--- GIVEN TASK ---
Return, word for word, the lines of the material below that run from the line containing "catalogue / barcode: US 1494786" to the line containing "family: Onagraceae", with both of those lines included.

****************

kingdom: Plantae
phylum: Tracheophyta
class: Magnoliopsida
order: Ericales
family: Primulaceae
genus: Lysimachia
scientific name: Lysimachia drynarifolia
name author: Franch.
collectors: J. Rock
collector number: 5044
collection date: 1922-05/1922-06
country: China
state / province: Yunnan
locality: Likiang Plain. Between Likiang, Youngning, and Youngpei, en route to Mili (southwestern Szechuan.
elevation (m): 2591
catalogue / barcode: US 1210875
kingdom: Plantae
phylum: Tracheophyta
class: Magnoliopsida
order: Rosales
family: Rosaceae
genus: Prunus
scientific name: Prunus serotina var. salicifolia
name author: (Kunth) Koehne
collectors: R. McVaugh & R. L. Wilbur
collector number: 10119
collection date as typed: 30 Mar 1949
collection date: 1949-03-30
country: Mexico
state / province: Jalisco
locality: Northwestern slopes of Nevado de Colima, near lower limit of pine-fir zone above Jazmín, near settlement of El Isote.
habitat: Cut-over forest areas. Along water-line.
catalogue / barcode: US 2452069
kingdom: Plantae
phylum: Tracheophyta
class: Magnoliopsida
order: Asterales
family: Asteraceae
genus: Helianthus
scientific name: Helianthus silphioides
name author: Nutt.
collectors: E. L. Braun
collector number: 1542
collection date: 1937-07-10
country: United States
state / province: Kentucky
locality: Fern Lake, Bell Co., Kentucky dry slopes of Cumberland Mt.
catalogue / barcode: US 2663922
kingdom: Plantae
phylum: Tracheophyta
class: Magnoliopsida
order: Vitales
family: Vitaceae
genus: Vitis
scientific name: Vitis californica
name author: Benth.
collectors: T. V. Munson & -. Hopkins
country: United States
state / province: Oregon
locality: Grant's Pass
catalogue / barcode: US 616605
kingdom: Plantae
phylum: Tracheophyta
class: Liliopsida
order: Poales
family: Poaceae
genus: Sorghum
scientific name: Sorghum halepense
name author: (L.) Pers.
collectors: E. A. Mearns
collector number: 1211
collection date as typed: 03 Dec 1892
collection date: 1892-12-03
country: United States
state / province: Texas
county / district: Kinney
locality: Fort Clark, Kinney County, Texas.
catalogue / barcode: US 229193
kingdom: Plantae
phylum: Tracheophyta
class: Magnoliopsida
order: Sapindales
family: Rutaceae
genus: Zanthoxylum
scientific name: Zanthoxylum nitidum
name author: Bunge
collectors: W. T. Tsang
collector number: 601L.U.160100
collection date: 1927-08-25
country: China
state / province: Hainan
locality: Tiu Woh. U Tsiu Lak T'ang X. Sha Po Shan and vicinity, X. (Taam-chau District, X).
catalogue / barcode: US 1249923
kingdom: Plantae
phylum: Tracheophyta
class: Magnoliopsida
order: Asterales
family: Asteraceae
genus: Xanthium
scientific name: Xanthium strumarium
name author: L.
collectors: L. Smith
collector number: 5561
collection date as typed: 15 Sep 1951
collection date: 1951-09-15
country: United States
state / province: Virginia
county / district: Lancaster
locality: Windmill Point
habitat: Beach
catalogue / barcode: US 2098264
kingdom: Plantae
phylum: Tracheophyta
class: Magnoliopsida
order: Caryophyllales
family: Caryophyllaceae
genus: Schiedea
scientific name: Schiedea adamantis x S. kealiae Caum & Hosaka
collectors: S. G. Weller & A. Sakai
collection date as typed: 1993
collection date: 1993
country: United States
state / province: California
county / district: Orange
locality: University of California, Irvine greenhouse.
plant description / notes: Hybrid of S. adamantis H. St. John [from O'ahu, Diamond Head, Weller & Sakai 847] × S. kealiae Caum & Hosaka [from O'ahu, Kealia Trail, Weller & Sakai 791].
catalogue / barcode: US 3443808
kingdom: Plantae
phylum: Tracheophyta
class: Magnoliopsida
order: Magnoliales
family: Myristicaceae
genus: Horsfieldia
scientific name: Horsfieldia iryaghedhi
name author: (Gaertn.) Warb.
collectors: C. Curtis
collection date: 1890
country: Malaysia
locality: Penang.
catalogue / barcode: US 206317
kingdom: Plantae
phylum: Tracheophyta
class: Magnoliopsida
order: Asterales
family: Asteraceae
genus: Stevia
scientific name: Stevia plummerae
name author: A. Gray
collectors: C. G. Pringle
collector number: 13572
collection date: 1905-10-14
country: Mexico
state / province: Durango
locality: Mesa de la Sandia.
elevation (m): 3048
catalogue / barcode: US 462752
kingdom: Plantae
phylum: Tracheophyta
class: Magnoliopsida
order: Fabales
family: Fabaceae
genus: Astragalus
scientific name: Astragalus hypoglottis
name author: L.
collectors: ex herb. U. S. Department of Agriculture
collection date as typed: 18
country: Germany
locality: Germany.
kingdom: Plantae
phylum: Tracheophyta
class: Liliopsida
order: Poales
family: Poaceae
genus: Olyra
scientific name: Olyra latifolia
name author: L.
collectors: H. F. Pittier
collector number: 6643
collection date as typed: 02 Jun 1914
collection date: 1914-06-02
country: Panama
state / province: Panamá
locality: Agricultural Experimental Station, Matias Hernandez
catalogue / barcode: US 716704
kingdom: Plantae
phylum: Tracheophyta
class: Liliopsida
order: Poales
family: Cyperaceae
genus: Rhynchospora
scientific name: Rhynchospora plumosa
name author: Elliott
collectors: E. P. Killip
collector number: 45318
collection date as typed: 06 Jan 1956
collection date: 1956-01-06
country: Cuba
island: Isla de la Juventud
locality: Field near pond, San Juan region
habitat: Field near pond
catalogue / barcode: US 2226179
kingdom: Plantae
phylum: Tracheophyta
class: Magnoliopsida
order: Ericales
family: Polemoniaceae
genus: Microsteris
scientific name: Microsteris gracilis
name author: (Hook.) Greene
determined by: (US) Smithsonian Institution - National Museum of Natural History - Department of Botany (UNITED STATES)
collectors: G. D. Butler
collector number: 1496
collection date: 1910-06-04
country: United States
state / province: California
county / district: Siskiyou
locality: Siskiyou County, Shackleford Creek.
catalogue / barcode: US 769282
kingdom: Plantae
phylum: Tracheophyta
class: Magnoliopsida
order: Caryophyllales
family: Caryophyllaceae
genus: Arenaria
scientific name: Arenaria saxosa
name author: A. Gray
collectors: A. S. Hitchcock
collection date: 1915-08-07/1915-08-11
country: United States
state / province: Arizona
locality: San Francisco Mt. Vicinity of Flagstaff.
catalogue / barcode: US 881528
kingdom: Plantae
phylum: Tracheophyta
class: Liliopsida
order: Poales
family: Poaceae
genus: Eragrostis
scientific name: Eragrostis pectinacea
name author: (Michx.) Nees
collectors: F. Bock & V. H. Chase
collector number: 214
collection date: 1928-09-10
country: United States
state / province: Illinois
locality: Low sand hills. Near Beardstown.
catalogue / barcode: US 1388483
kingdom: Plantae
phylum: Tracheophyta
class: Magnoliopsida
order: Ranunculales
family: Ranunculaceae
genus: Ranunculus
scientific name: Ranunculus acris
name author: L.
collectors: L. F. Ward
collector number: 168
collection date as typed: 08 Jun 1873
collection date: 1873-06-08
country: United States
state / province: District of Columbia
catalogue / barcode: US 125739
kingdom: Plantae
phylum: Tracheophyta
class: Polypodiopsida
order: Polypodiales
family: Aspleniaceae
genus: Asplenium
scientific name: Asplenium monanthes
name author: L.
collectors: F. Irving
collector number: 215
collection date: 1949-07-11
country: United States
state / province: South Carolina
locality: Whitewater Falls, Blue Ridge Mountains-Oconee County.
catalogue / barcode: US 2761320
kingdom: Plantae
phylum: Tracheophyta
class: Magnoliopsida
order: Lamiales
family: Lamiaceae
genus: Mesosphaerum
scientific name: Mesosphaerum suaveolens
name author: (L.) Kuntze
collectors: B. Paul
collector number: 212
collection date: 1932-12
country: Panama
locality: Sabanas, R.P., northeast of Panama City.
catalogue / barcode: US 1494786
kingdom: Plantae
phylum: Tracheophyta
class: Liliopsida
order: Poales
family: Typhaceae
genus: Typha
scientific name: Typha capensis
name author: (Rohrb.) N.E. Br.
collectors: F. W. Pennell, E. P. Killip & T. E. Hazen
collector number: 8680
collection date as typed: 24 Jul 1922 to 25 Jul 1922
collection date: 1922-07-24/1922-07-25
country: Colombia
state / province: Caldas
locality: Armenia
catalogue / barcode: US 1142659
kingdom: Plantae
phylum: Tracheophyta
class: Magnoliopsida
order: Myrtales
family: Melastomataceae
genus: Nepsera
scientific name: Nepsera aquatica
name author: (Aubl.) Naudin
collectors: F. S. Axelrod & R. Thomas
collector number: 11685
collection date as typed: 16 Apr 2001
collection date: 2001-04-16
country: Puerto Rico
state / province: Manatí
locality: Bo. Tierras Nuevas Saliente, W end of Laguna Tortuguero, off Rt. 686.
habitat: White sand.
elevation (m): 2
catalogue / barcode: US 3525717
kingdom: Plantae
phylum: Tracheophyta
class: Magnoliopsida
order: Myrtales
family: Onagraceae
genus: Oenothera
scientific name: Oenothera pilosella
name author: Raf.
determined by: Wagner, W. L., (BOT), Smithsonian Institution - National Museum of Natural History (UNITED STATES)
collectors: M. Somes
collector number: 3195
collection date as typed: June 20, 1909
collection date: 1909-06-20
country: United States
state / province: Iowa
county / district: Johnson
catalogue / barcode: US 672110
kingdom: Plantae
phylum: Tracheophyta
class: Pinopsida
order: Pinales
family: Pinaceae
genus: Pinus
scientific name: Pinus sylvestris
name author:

****************

--- RESULT FOR THIS EXERCISE ---
catalogue / barcode: US 1494786
kingdom: Plantae
phylum: Tracheophyta
class: Liliopsida
order: Poales
family: Typhaceae
genus: Typha
scientific name: Typha capensis
name author: (Rohrb.) N.E. Br.
collectors: F. W. Pennell, E. P. Killip & T. E. Hazen
collector number: 8680
collection date as typed: 24 Jul 1922 to 25 Jul 1922
collection date: 1922-07-24/1922-07-25
country: Colombia
state / province: Caldas
locality: Armenia
catalogue / barcode: US 1142659
kingdom: Plantae
phylum: Tracheophyta
class: Magnoliopsida
order: Myrtales
family: Melastomataceae
genus: Nepsera
scientific name: Nepsera aquatica
name author: (Aubl.) Naudin
collectors: F. S. Axelrod & R. Thomas
collector number: 11685
collection date as typed: 16 Apr 2001
collection date: 2001-04-16
country: Puerto Rico
state / province: Manatí
locality: Bo. Tierras Nuevas Saliente, W end of Laguna Tortuguero, off Rt. 686.
habitat: White sand.
elevation (m): 2
catalogue / barcode: US 3525717
kingdom: Plantae
phylum: Tracheophyta
class: Magnoliopsida
order: Myrtales
family: Onagraceae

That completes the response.